We are concerned by the fact that as many as 44 countries of Sub-Saharan Africa are represented by only two chairs on the IMF's executive boards. In addition, the quota share and voting rights of Africa continue to decline, which further undermines the voice and effective participation of sub-Saharan countries in the two institutions.

There is need for sub-Saharan Africa's leaders to strongly demand an increase in the basic votes and additional chairs for sub-Saharan Africa's countries in both the IMF and the World Bank.

We believe that the effectiveness of the sub-Saharan countries' participation in the decision-making process in the multilateral institutions can only be enhanced through additional representation. This is the basic reason why we are calling for an enhanced African voice in these institutions.

But we know that this cannot be realised without the required determination and political will from all us, especially our African leaders.

However, we are not resigned because we know that it can be done.

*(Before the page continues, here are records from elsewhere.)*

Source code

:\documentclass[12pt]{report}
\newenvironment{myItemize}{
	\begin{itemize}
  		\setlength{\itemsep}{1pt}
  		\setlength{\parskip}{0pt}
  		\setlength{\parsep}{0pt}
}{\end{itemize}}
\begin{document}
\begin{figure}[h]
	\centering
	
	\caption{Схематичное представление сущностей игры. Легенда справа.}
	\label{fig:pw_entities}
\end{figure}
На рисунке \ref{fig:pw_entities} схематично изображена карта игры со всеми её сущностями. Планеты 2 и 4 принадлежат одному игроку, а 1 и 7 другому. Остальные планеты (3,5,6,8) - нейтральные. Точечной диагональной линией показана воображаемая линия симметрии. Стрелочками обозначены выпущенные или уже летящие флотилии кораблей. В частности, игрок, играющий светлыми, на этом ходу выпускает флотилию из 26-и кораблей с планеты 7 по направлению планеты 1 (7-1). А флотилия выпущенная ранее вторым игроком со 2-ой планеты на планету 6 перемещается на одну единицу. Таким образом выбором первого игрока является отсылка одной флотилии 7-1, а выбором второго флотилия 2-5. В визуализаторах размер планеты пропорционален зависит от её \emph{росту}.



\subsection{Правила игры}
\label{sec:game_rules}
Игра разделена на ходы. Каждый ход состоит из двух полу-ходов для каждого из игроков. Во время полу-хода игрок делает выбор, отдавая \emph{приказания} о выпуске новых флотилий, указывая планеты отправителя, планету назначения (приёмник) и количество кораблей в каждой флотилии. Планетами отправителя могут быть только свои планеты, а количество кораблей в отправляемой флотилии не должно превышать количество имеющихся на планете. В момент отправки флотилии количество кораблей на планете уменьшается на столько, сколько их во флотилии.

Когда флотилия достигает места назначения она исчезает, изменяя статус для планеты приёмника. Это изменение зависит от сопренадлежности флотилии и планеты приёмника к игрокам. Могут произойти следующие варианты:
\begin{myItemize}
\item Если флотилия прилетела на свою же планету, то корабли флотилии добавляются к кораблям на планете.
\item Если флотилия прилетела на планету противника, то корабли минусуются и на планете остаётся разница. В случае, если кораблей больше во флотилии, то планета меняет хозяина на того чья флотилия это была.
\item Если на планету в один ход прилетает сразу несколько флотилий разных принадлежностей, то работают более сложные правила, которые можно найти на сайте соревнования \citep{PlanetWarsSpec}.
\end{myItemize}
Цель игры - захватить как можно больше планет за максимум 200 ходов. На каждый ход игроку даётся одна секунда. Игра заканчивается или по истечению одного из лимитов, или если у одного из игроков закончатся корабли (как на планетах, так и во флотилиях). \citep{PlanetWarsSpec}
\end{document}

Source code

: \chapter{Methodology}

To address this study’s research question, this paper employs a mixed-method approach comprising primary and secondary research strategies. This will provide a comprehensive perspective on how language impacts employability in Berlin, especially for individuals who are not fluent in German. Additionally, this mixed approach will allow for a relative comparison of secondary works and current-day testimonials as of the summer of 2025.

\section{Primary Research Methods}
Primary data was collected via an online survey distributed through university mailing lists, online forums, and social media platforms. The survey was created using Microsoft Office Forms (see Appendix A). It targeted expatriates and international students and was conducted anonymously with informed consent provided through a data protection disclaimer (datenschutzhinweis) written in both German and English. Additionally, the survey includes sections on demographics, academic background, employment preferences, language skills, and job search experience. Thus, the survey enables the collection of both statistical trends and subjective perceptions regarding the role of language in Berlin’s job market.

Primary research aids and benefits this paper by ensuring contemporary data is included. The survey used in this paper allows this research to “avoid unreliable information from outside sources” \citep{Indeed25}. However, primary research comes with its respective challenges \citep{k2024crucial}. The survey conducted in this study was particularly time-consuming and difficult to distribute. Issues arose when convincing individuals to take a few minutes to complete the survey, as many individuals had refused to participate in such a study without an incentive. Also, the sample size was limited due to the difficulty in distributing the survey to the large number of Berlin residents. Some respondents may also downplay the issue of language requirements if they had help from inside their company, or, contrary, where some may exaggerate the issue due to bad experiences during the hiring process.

It was already demonstrated at the WTO Ministerial Meeting in Cancun, Mexico, last year that the days of counting on a unified voice will matter most in the making of global decisions.

The failure of global trade talks in Cancun may have indicated disagreement on a global level, but the unified voice of a small coalition of countries showed that smaller scale negotiations can be very effective too in restoring a global equilibrium.

And if Cancun is anything to go by, such new coalitions may mean a stronger and more effective voice for developing countries on the global trade scene.

Indeed the WTO Cancun Ministerial Meeting could have failed, but at least out of focus and unity, the underdogs of economic development - the African bloc - bailed out the developing world from being economically robbed by the economic giants of the world such as the United States, Western Europe and Japan.

At Cancun, developing countries managed to stand up as a united force to brighten the future of billions of toiling masses in the majority world.

The Cancun experience only shows all of us in the economically struggling world that it is possible, if we acted together and spoke with one voice, to have a world within balance - a world where the voice of every inhabitant is heard.